PROBLEM 1:
Answer these questions using the comments about F5-TTS:
(a) Which tool does one commenter say needs a trained model that requires about 15 minutes of audio?
(b) What has one commenter been using ttsopenai for?
(c) Which graphics card does the commenter with a 6gb card have in a laptop?

QUOTED PASSAGE:
* START *

This is so fascinating. I will have to test it on my Mac. I’m not sure how accessible it is with the voiceover screen reader, but I will give it a whirl. I’ve been using 11 labs for a while, so this would be a really nice tool if this works properly. Do you know if you can use this on iPhone and android as well? It would be pretty cool if you could.
Bob. Is it better than Fake You? I've been using Fake You, and I love it. Oh wow Bob. It turns out that F5-TTS is built in to fake u, and it's pretty cool. When did they add that?
Me. I wonder if bob will cover. Yes. Yes he will thanks I’ve been using ttsopenai for two podcasts i started. I needed something that can clone my voice really well. Thanks a bunch as always
It would be rly cool if the sotfware had feature to change already recorded audio to sound like sample audio :) do you know any ai open source software that could do that? :) I know there is RVC but you have to have a train model first, and that model requries ~15min of audio.
The longish pause between sentence fragments is weird for me. I don't notice the problem in your examples, or in examples I see in other videos about F5-TTS. It almost sounds [pause] like this. [pause] And there's little I can do, [pause] to adjust it.
Thanks , this is the best voice clone by far. I just use the Hugging Face , which is all I really need. The F5-TSS is really good but I have to say the F2-TSS version is much better in emotion. I did try the add emotion feature to the F5-TSS as done in your video but it don;t seem to work , it shows (No Audio being produced) even though I uploaded a audio and it just produces the same audio. What am I'm doing wrong ?
Please use DeepL for this text translation, not google translate. XD Found it today and didn't had the time yet to try it myself, but it is indeed really good on voice cloning itself also the multiple tone feature is nice. I wonder if you can mix tones inside sentences.
It also works with a 6gb card. I have an rtx3060 6gb in my laptop and it still works great and takes about 45 seconds usually for a generation. not the best timing, but totally worth the wait
Thanks for the video, much easyr to install via pinokio, great tool. My F5 is using CPU instead GPU, is taking too long to process the audio file. I have a 2060 rtx, but a not good processor, so each second of TTS is taking 1 minute to process. So a 10 second TTS take 10 minutes to produce. :/ How do I configure the gpu to process the TTS instead? Or thats not possible? thanks!
It struggles with British accents, particually northern ones like mine. When I try to synthesize my own voice it seems to make me sound like I speak with RP. I've even tried accentuating my accent in the sample and it doesn't make any difference.
The final example, while very impressive, falls short of what I would consider “usable”, at least for my needs. I suffer from extreme camera/microphone anxiety. I believe I’m a decent writer and I’m not shy about most of the things I might do in front of a camera(playing guitar, woodworking…). But trying to speak and explain what I’m doing feels impossible. So the idea of being able to type things up and have a voice speak it for me sounds like a brilliant solution! But in many cases, it would need to sound like me and I don’t want friends clicking on my videos and saying “what the hell is this?” because it’s obviously not me or just doesn’t sound right.

* END *

(Stored records)
* START *

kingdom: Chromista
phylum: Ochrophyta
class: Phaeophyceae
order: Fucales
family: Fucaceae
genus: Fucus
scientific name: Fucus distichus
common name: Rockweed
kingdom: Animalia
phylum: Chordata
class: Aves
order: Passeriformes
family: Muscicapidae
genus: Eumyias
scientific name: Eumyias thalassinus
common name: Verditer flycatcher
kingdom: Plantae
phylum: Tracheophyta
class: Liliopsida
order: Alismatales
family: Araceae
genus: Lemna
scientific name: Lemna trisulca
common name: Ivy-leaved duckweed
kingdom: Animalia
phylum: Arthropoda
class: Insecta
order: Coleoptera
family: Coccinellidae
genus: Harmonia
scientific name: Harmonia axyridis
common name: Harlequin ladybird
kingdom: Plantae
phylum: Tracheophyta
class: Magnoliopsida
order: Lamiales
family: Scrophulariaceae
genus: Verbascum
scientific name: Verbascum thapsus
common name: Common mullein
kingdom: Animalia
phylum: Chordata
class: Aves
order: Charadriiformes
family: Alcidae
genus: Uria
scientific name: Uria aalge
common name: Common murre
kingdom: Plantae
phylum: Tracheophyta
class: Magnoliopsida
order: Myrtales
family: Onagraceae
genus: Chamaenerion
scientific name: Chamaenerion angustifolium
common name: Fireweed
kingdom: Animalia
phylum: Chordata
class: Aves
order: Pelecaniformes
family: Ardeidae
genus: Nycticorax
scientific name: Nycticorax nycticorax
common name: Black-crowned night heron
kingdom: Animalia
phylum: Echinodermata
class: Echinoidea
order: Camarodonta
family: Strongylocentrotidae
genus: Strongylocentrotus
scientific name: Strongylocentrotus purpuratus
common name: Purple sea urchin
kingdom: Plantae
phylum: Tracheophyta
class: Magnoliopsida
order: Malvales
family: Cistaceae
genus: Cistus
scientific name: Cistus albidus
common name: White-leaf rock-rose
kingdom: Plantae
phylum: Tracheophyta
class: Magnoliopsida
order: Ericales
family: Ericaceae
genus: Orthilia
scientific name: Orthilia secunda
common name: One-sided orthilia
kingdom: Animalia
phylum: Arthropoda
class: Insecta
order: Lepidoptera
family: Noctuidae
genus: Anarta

* END *

PROBLEM 2: In the taxonomy records, starting at the first line and ending at the line that contains "order: Alismatales", swap "common name" for "vernacular name" and give those lines again with nothing else changed.

CORRECT RESULT 1:
(a) RVC
(b) Two podcasts that the commenter started
(c) An rtx3060 6gb

CORRECT RESULT 2:
kingdom: Chromista
phylum: Ochrophyta
class: Phaeophyceae
order: Fucales
family: Fucaceae
genus: Fucus
scientific name: Fucus distichus
vernacular name: Rockweed
kingdom: Animalia
phylum: Chordata
class: Aves
order: Passeriformes
family: Muscicapidae
genus: Eumyias
scientific name: Eumyias thalassinus
vernacular name: Verditer flycatcher
kingdom: Plantae
phylum: Tracheophyta
class: Liliopsida
order: Alismatales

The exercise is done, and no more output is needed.